Sanjay Banerjee is an American engineer at the University of Texas at Austin, Microelectronics Research Center which he directed from Sept. 1999-Jan. 2025, and director of the Southwest Academy of Nanoelectronics (SWAN) from 2006-2018 — one of three such centers in the United States funded by the Semiconductor Research Corporation to develop a replacement for MOSFETs as part of their Nanoelectronics Research Initiative (NRI).

== Career ==
Banerjee has supervised over 80 Ph.D. students and 70 M.S. students at the University of Texas, where he is the Cockrell Family Regents Chair Professor in Electrical and Computer Engineering.

=== Research ===
In 1986, he was awarded Best Paper at the IEEE International Solid State Circuits Conference for work on polysilicon transistors and dynamic random access trench memory cells used by Texas Instruments in the world's first 4 Megabit DRAM. He demonstrated the first three-terminal MOS tunnel FET as well as the first high-k dielectric/silicon-germanium quantum dot gates for flash memory. He is active in the areas of beyond CMOS nanoelectronic transistors based on 2D materials and spintronics, fabrication and modeling of advanced MOSFETs, and solar cells.

== Publications ==
He has over 1250 archival refereed journal publications and conference talks, and he holds 35 U.S. patents.
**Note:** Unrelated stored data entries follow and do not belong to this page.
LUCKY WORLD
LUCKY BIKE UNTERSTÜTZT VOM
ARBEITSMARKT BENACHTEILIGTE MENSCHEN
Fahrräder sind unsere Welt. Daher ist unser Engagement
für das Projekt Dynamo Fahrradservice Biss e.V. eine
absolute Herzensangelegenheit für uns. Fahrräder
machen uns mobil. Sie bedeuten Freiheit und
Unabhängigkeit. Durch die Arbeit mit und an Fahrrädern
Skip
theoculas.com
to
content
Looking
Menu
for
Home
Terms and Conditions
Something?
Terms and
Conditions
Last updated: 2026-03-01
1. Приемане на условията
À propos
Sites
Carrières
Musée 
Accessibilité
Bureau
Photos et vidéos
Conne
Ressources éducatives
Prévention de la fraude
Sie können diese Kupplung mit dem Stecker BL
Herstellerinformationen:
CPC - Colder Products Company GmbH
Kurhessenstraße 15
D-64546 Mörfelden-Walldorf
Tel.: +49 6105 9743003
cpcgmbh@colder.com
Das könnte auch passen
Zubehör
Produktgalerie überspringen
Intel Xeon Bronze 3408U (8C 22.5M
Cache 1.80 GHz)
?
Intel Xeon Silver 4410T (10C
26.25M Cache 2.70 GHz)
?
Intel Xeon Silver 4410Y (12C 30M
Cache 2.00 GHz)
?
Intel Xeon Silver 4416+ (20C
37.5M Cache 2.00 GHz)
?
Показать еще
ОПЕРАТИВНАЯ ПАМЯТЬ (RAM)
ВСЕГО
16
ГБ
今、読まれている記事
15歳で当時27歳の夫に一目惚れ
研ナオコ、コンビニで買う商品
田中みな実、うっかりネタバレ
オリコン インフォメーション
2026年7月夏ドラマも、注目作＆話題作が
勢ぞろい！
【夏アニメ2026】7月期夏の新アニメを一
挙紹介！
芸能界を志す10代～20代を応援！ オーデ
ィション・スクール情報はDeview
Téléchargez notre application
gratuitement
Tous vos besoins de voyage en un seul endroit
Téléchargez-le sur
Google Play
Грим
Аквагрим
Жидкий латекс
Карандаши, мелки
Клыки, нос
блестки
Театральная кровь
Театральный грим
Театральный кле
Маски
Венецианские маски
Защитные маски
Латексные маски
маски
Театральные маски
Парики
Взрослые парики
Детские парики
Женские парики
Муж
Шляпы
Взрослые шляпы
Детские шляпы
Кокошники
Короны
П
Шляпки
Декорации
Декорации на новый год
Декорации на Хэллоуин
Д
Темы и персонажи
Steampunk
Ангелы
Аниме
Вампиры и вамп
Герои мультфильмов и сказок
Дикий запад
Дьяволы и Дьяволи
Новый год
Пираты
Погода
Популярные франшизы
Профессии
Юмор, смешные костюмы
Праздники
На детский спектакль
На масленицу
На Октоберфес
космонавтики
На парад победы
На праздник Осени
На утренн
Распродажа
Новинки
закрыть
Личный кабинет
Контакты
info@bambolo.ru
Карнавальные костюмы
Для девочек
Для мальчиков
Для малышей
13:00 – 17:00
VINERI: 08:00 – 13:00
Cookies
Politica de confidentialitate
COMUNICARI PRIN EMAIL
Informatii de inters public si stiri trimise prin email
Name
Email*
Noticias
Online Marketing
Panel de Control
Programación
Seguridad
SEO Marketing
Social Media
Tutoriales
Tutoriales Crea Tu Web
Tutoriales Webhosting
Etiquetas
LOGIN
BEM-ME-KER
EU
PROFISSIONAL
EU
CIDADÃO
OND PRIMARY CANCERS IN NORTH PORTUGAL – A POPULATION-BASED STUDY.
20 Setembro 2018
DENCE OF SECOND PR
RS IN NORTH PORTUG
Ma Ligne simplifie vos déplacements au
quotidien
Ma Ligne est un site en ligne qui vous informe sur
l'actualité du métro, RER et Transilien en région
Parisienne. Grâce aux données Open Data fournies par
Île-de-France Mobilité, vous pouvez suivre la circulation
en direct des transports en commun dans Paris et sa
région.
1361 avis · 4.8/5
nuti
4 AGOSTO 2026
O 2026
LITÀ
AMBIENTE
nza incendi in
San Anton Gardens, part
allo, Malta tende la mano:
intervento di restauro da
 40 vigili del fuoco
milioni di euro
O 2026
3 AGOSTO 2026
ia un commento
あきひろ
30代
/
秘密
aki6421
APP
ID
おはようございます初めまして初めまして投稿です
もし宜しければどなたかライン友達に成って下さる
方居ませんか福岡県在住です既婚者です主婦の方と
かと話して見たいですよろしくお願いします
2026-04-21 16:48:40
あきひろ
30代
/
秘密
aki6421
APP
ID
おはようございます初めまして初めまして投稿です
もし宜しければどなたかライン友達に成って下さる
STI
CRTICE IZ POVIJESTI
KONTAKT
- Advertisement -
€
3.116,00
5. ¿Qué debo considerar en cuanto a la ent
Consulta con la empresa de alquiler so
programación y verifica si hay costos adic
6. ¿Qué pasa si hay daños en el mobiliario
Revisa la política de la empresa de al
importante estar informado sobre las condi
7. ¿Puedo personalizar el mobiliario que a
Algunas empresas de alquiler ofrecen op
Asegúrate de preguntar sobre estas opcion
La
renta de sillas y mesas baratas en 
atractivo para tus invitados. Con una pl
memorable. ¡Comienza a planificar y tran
He is co-author with former Dean of the Cockrell School of Engineering Ben G. Streetman of the textbook Solid State Electronic Devices, currently in its 7th edition.

== Honors and awards ==
Banerjee was elected Fellow of the Institute of Electrical and Electronics Engineers in 1996, Fellow of the American Physical Society in 2006, Fellow of the American Association for the Advancement of Science in 2007, and Fellow of the National Academy of Inventors in 2021. His awards include the 2017 Semiconductor Industry Association/SRC University Researcher Award, the 2014 IEEE Andrew S. Grove Award, the 2008 Cockrell School of Engineering Billy and Claude R. Hocott Distinguished Centennial Engineering Research Award, the 2005 Indian Institute of Technology Kharagpur Distinguished Alumnus Award, 2004 Industry R&D Award (with R.Singh), the 2003 Electrochemical Society Thomas D. Callinan Award, the 2000 IEEE Millennium Medal, and the 1988 National Science Foundation Presidential Young Investigator Award for high speed optoelectronic devices and VLSI structures by laser enhanced molecular beam epitaxy.